◆ ABOUT THIS EXERCISE ◆
Your task is to copy every line of the entries that holds the word "hand".

================

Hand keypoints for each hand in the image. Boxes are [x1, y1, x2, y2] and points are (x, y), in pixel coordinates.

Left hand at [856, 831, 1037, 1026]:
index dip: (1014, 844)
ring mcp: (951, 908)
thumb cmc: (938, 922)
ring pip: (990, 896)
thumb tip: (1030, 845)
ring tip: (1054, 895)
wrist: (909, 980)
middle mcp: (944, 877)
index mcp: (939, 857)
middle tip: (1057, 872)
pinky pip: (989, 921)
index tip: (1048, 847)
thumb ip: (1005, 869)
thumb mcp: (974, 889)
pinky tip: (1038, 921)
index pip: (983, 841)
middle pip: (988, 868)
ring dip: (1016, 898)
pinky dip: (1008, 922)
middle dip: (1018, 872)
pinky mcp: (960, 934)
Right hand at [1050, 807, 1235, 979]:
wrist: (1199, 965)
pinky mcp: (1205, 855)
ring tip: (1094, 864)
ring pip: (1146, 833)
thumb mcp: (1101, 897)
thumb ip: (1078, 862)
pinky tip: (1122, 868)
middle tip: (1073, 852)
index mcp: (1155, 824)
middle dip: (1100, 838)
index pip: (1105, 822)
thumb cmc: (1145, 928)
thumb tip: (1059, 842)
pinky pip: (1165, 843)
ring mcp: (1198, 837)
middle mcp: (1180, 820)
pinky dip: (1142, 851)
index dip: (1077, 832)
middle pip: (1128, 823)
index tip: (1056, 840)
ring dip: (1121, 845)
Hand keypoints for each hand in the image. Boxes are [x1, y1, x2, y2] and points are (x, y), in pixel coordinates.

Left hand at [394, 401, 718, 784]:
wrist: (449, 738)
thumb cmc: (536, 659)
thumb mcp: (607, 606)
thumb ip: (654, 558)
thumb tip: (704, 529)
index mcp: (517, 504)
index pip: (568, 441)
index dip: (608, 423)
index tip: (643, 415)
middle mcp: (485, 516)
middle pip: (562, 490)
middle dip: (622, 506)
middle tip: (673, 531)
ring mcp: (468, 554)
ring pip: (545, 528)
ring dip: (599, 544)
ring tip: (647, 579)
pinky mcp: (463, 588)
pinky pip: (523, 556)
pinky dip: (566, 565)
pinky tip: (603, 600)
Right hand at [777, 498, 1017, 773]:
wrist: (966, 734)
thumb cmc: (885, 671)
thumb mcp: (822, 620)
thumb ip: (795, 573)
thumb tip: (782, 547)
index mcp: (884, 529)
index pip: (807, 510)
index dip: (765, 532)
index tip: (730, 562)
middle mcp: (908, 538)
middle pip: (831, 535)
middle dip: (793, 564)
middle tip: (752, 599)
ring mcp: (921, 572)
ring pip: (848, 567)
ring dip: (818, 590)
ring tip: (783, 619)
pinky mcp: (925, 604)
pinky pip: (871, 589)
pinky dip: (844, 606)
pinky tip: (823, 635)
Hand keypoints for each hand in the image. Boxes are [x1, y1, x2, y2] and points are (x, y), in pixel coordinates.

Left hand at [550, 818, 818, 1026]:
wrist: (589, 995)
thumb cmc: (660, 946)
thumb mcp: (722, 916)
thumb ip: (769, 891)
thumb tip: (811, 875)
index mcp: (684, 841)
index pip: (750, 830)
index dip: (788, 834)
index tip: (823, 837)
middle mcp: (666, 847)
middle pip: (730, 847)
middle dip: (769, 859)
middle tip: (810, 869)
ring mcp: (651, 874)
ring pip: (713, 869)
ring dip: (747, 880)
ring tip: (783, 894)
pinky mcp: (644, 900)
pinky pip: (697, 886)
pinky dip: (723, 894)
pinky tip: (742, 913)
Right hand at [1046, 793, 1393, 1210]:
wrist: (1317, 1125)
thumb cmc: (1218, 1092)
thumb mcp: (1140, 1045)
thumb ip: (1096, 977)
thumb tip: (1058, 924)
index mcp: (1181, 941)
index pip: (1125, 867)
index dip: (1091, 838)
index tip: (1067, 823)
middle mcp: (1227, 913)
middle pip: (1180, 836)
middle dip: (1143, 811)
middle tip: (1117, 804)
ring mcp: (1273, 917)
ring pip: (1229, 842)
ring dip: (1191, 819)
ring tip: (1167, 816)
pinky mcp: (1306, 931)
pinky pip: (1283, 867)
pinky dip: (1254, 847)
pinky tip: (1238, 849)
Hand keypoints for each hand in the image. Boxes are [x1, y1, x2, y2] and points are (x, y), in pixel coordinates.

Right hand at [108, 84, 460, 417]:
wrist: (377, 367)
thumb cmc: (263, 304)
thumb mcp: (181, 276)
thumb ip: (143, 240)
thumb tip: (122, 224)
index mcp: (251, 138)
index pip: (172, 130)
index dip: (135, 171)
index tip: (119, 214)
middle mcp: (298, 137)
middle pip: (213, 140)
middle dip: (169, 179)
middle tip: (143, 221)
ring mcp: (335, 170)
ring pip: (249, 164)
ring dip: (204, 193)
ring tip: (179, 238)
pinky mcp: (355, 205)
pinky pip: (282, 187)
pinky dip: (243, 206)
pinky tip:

================

◆ RESPONSE AREA ◆
Hand keypoints for each hand in the image. Boxes are [x1, y1, x2, y2] and points are (x, y), in pixel coordinates.
Left hand at [856, 831, 1037, 1026]:
Right hand at [1050, 807, 1235, 979]:
Hand keypoints for each hand in the image. Boxes are [x1, y1, x2, y2] and points are (x, y), in pixel coordinates.
Left hand at [394, 401, 718, 784]:
Right hand at [777, 498, 1017, 773]:
Hand keypoints for each hand in the image. Boxes are [x1, y1, x2, y2] and points are (x, y), in pixel coordinates.
Left hand at [550, 818, 818, 1026]:
Right hand at [1046, 793, 1393, 1210]:
Hand keypoints for each hand in the image. Boxes are [x1, y1, x2, y2] and points are (x, y), in pixel coordinates.
Right hand at [108, 84, 460, 417]:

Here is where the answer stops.